Likewise, if the kids just had their algebra intervention, maybe we see an impact. (We hope so, anyway.) But what about three months later? Six months later? Kids forget stuff. Studies that measure right after the intervention and those that measure later won’t have comparable effect sizes.

1. Effects are sometimes larger in certain groups. A program that provides school meals is likely to have a larger impact on kids who don’t have meals at home than on kids who do. (In fact, that’s exactly what a study in Ghana found.) So a program that only evaluates the impact on kids who don’t have meals at home will likely have a larger impact than a program that just focuses on the kids most likely to benefit from the program. Studies that measure impact only for a likely high benefit subgroup and studies that measure for the broader population won’t have comparable effect sizes.

2. Effects for cheaper programs are more impressive than similar effects for more expensive programs. Most systematic reviews in education focus on which programs lead to the largest gains in student learning (or access to school). But obviously a program that delivers the same gains at a much lower price is better. Check the price tag!
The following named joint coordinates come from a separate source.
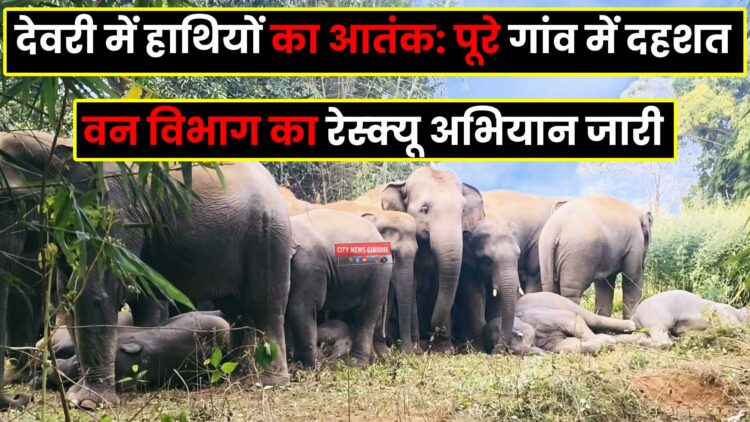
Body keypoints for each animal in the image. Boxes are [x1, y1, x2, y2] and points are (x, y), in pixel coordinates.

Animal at [288, 209, 391, 368]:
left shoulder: (309, 265)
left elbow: (300, 306)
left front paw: (302, 368)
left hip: (380, 273)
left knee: (366, 314)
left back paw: (356, 364)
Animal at [380, 167, 485, 350]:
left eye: (463, 210)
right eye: (424, 209)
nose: (433, 331)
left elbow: (439, 282)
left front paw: (444, 350)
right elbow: (412, 283)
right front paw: (417, 348)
3. Effects are often larger for programs that reach a few students than for programs that reach lots of students. Kraft compares studies that reach more than 2,000 students to studies with fewer than 100 students: The measured impacts are 8 times larger for the small programs! Why? Small programs can often use a few, carefully selected and highly motivated implementers. They can sometimes afford higher per-student costs. They can supervise carefully. When systems move to scale, the average quality of implementer may fall, the budget likely gets cut, and supervision is less intense. So, studies that measure impact for a small group of beneficiaries and studies that measure implementation at scale may not be comparable.

All of these factors make comparing impacts across interventions more difficult, but they also let us think more intelligently about comparisons. When two studies show comparable impacts, we can ask: was one of them implemented at larger scale? Did it show impacts that endured? Did the impacts only show up on the researcher-designed exam? How much did it cost?

There is no one intervention that will close the achievement gap between low-income countries and high-income countries. Education systems that want to improve will have to continually evaluate their education innovations for success and then interpret the results intelligently.